Thursday, March 31, 2011

Wanda Koop article out in today's Post


Going to the Wanda Koop survey at the National Gallery last month--an experience I recommend--the relative brevity of my time in the art world, and my limitation to certain art centres during that time, came to the fore. I had only ever seen Koop's paintings in Toronto dealer shows, really, and they were all fairly small--four feet at the widest, I'd say. So it was a shock for me to go into the galleries in Ottawa and see what Koop's main production has been over the past 30 years: massive, eight-foot-wide-and-wider canvases.

I talk about that experience of surprise today in the National Post. The article also covers some of the wonderful childhood artifacts Koop has in the exhibition, like a mod dollhouse she made for herself as a young teenager.

Here's an excerpt from the article:

Asked about this size surprise, Koop explains that those smaller works are "almost like residue" left over from her central, three-decade-long practice of making gigantic canvases and installations.

"For me, it's about intimacy," she says. "I think that the paintings [here] are to my scale. I start with really tiny notes and work up to something that I feel will involve the viewer -that the viewer looks at as an actual physical experience."

And yet, Koop is also eager to show off some of the more humble origins of her oeuvre, like a tiny cardboard dollhouse outfitted with miniscule orange shag carpets and inch-long Jackson Pollock- style paintings.

"This is a little house I made when I was 13 years old," says Koop, now 59. "It was called Roundhouse for One. It was my dream home.
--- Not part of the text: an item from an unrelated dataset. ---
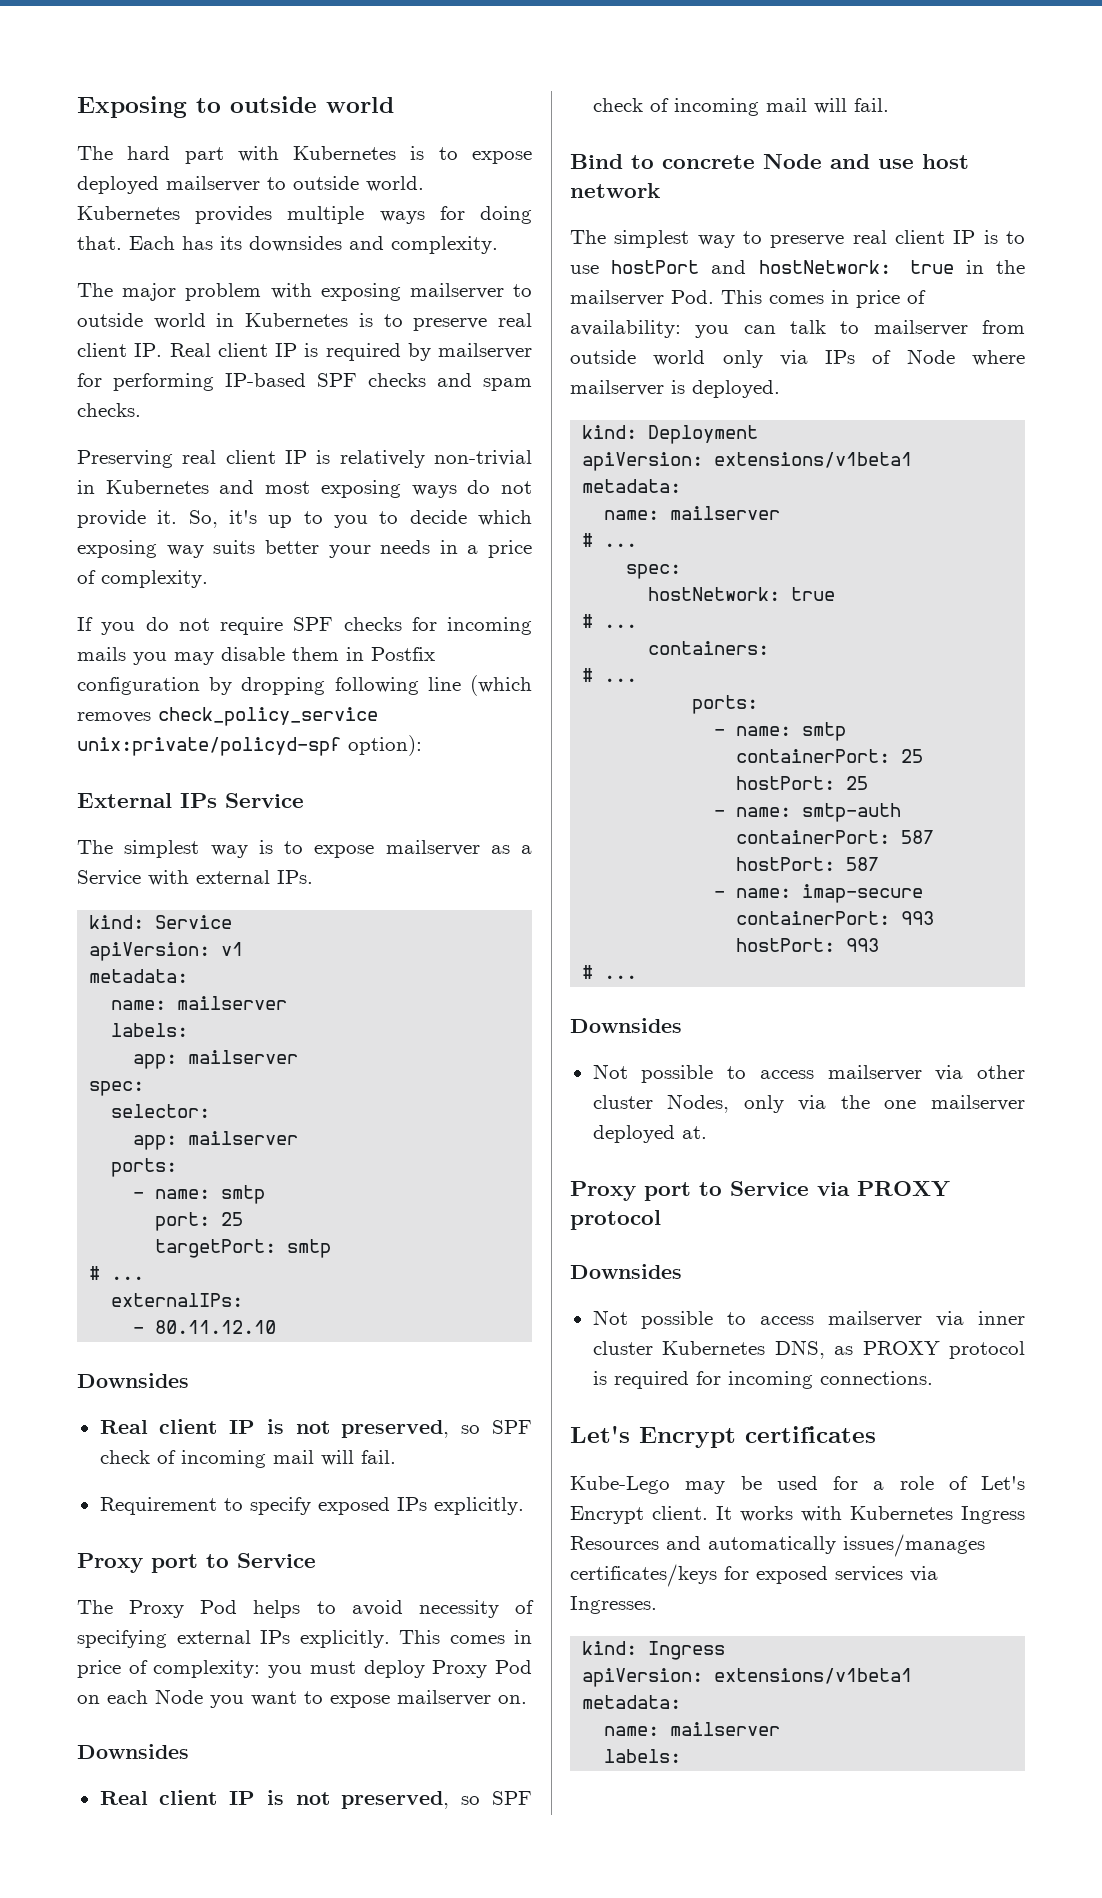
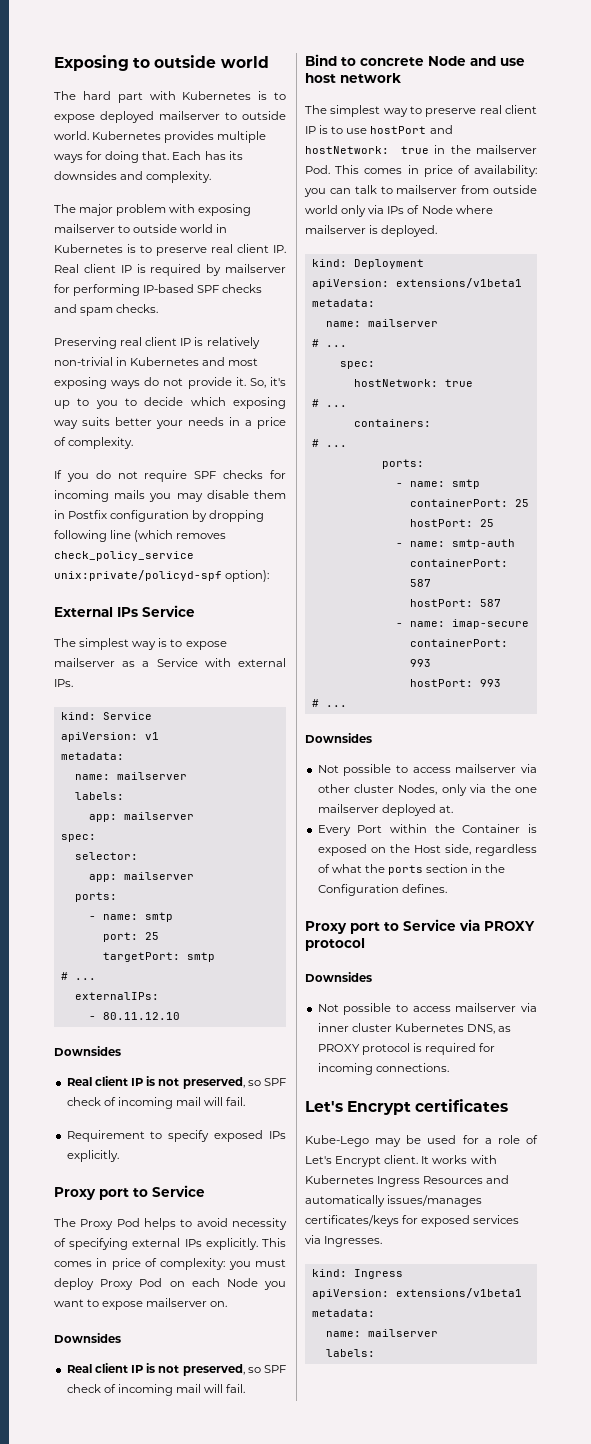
(707, 1132) none -> [317,824,537,836] [317,844,537,856] [317,864,506,875] [317,884,447,896] // Every Port within the Container is exposed on the Host side, regardless of what the ports section in the Configuration defines.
I grew up in a large family, and I'd just keep it under my bed and slide it out when I needed to go somewhere else."

That tiny teenage fantasia is one of hundreds of sketches, books, maquettes and photographs that cluster in what the gallery calls the survey's "studio room" -though Koop says, "I think of it more as my brain." In it are piles of split-second Post-it note drawings and tomes such as The Eye: A Natural History by Simon Ings.


Read on at the Post for more peeks at the show.

I'm sorry I didn't see the premiere of this show at the Winnipeg Art Gallery--Koop told me some kids from Art City, the youth-arts nonprofit that she founded, made a great mural for the show as well, unreproduced in the Ottawa exhibition.

(Image of Wanda Koop from Site Media Inc, which has recently released a beautifully shot documentary on the artist, KOOP)

2 comments:

Dr. Anja said...

I was most impressed by Koop's series Hybrid Human (2010) in the last room of the exhibition. It consists of a few large-scale paintings with tiny, solitary figures standing in front of an empty, monochrome screen, that is embedded on a bright red or green background. They are combined with a video projection, contemporary dance, and a sound piece. It shows on the one hand, how mediated our experiences are nowadays. On the other, we as the beholders really become part of the installation...

Leah Sandals said...

HI Anja,

Thanks for your comment. Yes, I think that room was a big surprise for a lot of people as well, given that it integrated video projection and paintings. Overall, I wasn't as taken with the results as some might have been. But it's definitely a big step for someone traditionally associated with painting. I also heard the performance on opening-night might have had a more visceral effect than the resulting projection.